Key point: These risks should command a prominent place on the Board’s risk oversight agenda. The Board should satisfy itself that management has in place an effective process for identifying the organization’s critical enterprise risks so that the Board’s risk oversight is properly focused.
Board-approval risks. These risks relate to decisions the Board must make with respect to approving important policies, major strategic initiatives, acquisitions or divestitures, major investments, entry into new markets, etc. Through careful consideration and timely due diligence, directors must satisfy themselves that management’s recommendations regarding these matters are appropriate to the enterprise before approving them. Therefore, such matters may prompt the Board to ask questions regarding the associated rewards and risks and even request further analysis before approving management’s recommended actions.
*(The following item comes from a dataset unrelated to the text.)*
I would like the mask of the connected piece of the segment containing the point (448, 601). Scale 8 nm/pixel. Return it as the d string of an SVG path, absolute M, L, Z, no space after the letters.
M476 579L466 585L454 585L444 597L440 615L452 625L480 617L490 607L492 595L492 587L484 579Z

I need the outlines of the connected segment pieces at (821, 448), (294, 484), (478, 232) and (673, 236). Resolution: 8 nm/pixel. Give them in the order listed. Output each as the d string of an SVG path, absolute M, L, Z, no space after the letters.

Key point: The matters requiring Board approval are often specified in the corporate bylaws and various charters of the Board and its respective committees. That said, changes in the business may necessitate that the Board and executive management remain on the same page as to what requires Board approval. It is important that the Board approve major strategic and policy issues on a before-the-fact basis.
Business management risks. These are the risks associated with normal, ongoing day-to-day business operations. Every business has myriad operational, financial and compliance risks embedded within its day-to-day operations. Because the Board simply does not have sufficient time to consider every risk individually, it should identify specific categories of business risks that pose threats warranting attention and determine whether to oversee each category at the Board level or delegate oversight responsibility to an appropriate committee.
For example, the audit committee traditionally oversees financial reporting risks. Other business risks might include: operational risks associated with internal processes, IT, intellectual property, customer service, obsolescence, manufacturing and the environment, financial risks such as excessive leveraging of the balance sheet, compliance risks such as non-compliance with a new complex law and reputational risks such as those that threaten the company’s brand image. With respect to all of these risks, it is management’s responsibility to address them. If any of them are critical enterprise risks, they warrant the Board’s full attention (as noted earlier).
Key point: The Board’s committees may oversee many of these risks in accordance with their chartered activities. Typically, periodic reporting coupled with escalation of unusual developments requiring Board attention will suffice.
Emerging risks. These are the external risks outside the scope of the first four categories. While management is responsible for addressing these risks, directors may need to understand them. The effects on the business of demographic shifts, climate change, catastrophic events and new cybersecurity threats are examples.
Key point: The Board needs to satisfy itself that management has processes in place to identify and communicate emerging risks on a timely basis. Such processes enable management and the Board to be proactive.
The above risk categories provide a useful context for Boards and executive management to ensure the scope of the risk oversight process is sufficiently comprehensive and focused.